In the case of the .ROM and .FLASH examples, I think that it is fair to assume that they are system specified sections, rather than application created sections.  IE that they refer to ROM and flash regions of the target hardware's address space.

> The compiler will issue a diagnostic for a write to a const-qualified object.
> In your example, the symbols are not const qualified.  You would make more
> use of the type-checking facilities of the compiler with
> 
> extern char const start_of_FLASH [];

A good point.

> I prefer `&start_of_FLASH' to `& start_of_FLASH'; as I leave a space around
> binary operators `a & b', it makes it easier to distinguish between the
> unary and binary meanings of `&'.

Personally I like the spaces, but most people agree with you, so I will make this change.

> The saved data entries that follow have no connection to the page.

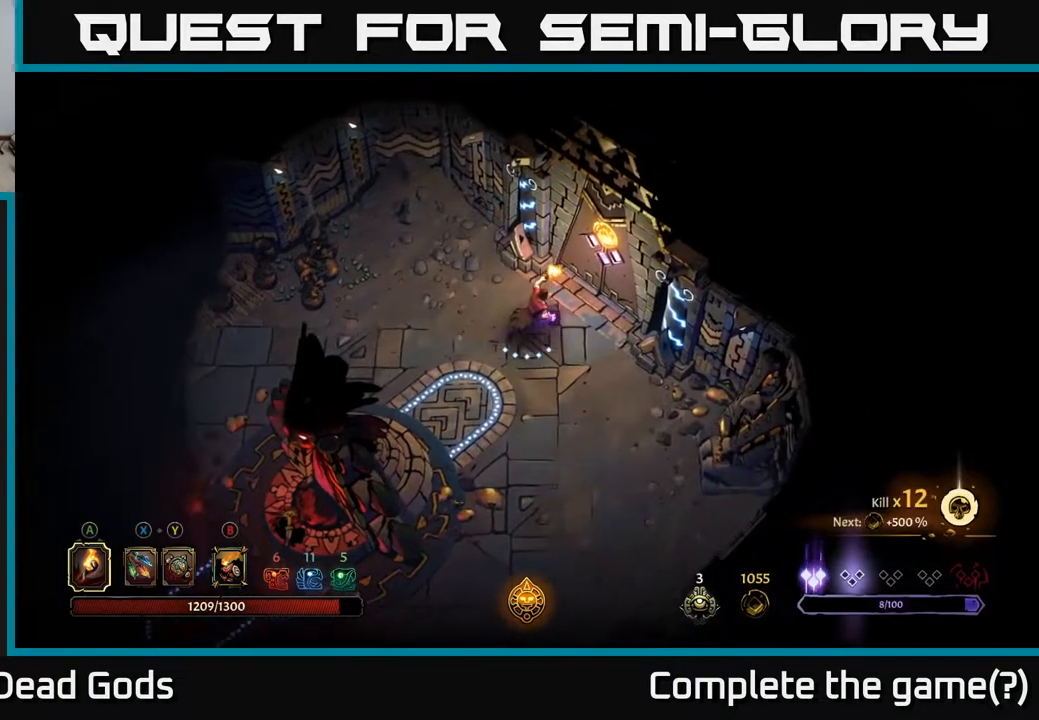
{"buttons": [], "left_stick": "center", "right_stick": "center", "events": [[167, "R1", "down"], [167, "left_stick", "center"], [233, "R1", "up"]]}
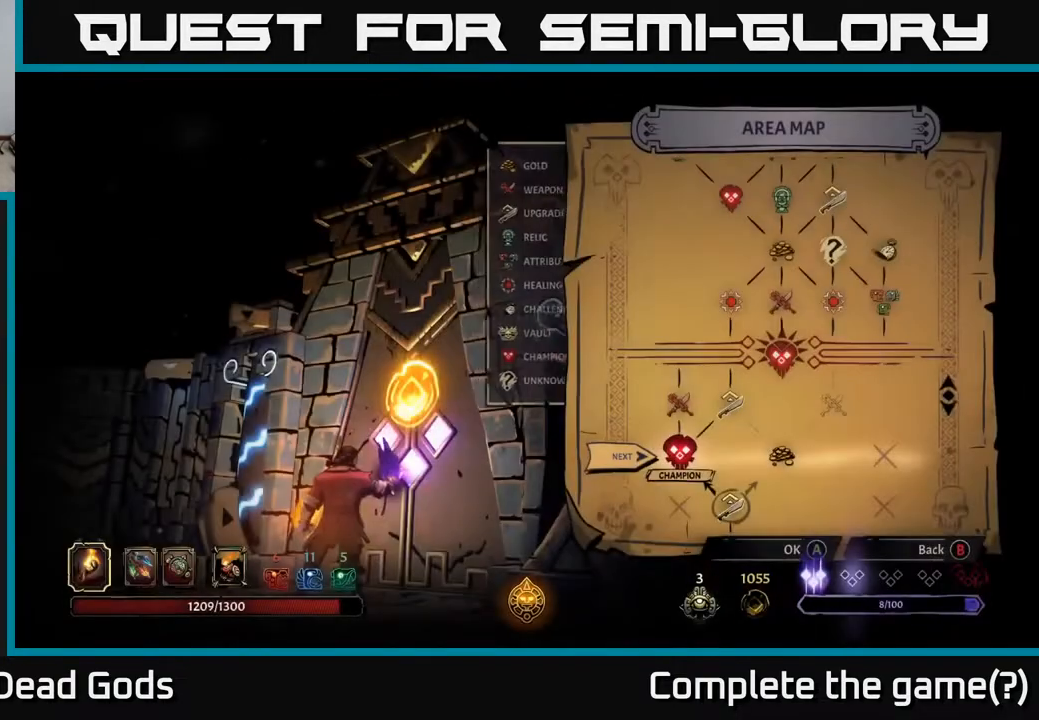
{"buttons": [], "left_stick": "center", "right_stick": "center", "events": []}
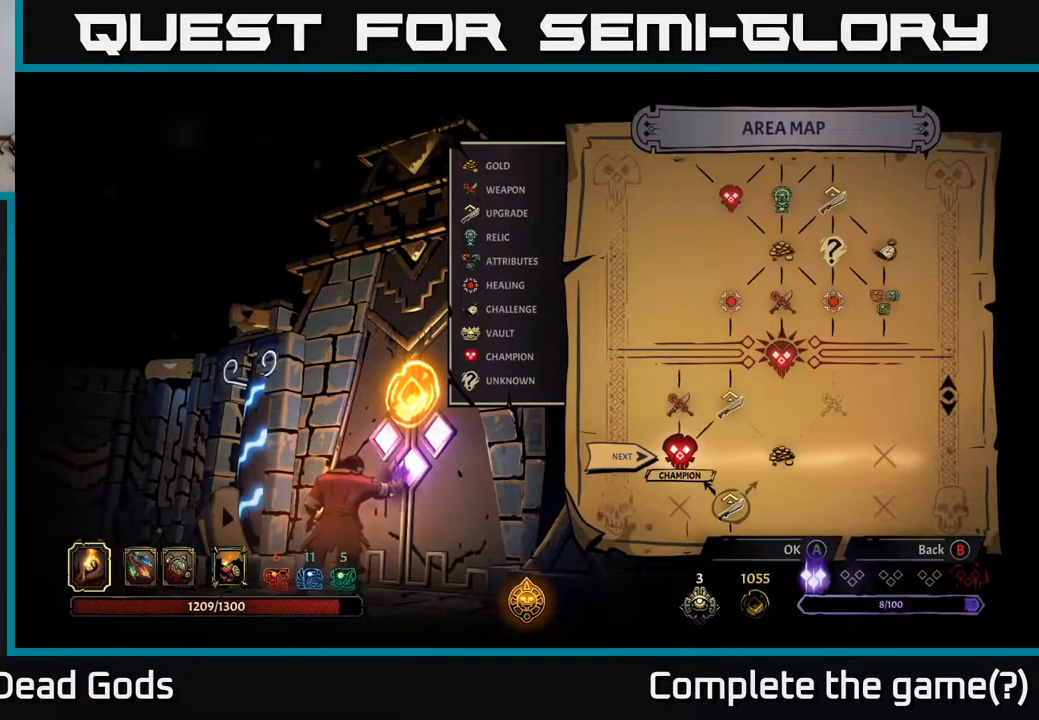
{"buttons": [], "left_stick": "center", "right_stick": "center", "events": [[33, "DPAD_RIGHT", "down"], [200, "DPAD_RIGHT", "up"], [267, "DPAD_LEFT", "down"], [417, "DPAD_LEFT", "up"]]}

> In the final section, I would write "transformations".  There is one
> transformation from C++ symbol to C symbol names (mangling), and possibly a
> second transformation from C to assember/linker names (e.g., underscore
> prepending).  Mangling is dealt with `extern "C"'.  You could add that from
> C++, you need to declare `foo' as `extern "C" int foo [];'

Fair enough.  What do you think of this revised wording ?

Cheers
  Nick
------------------------------------------------------------------------
3.5.5 Source Code Reference
---------------------------

The value of a symbol is its address.  Thus to access a symbol's value
from a high level language it should be declared as an external variable
and its address used.

   Note that in most cases, symbols defined by linker scripts do _not_
have any associated storage assigned to them, so it is typically an
error to read from or write to such an external variable.  For example,
suppose that a linker script defines some symbols like this:

       start_of_ROM   = .ROM;
       end_of_ROM     = .ROM + sizeof (.ROM);
       start_of_FLASH = .FLASH;

   The the following code to copy data from ROM to FLASH will fail:

       extern char start_of_ROM, end_of_ROM, start_of_FLASH;
       memcpy (start_of_FLASH, start_of_ROM, end_of_ROM - start_of_ROM); /* FAIL */

   This is because it is reading from and writing to the symbols.
Instead the copy should be written as:

       extern char start_of_ROM, end_of_ROM, start_of_FLASH;
       memcpy (&start_of_FLASH, &start_of_ROM, &end_of_ROM - &start_of_ROM);

   Note the use of the '&' operators - these are correct.  Or the copy
could be written as:

       extern const char start_of_ROM[], end_of_ROM[], start_of_FLASH[];
       memcpy (start_of_FLASH, start_of_ROM, end_of_ROM - start_of_ROM);

   Which is easier to read and enables the C compiler to diagnose
writes, reads (without array dereference) and use of the sizeof operator
as errors.

   Type checking is not performed on linker symbols, so any type can be
used to reference them.  Note however that using the wrong type could
lead to runtime problems.  For example:

       extern const int start_of_FLASH[];
       * start_of_FLASH = 1;

   This could result in a runtime failure if the start_of_FLASH symbol
is not assigned to an address that meets the alignment requirements of
the int data type.

   Finally, note that some systems perform transformations between
variable names as used in high-level languages and symbol names as seen
by the linker.  The transformations can be an artefact of the high level
language - for example name mangling in C++, but they can also be part
of the architecture's ABI - for example prepending an underscore to
variable names.  If a linker script symbol is to be accessed from a high
level language then this transformation must be taken into account.  For
example in C++ a linker script symbol might be referred to as:

      extern "C" const int foo[];

   (Note the use of '"C"' to prevent the C++ name mangling).  In the
linker script however the same symbol might have to be declared as:

       _foo = 1000;

   With a '_' prefix in order to match the ABI requirements.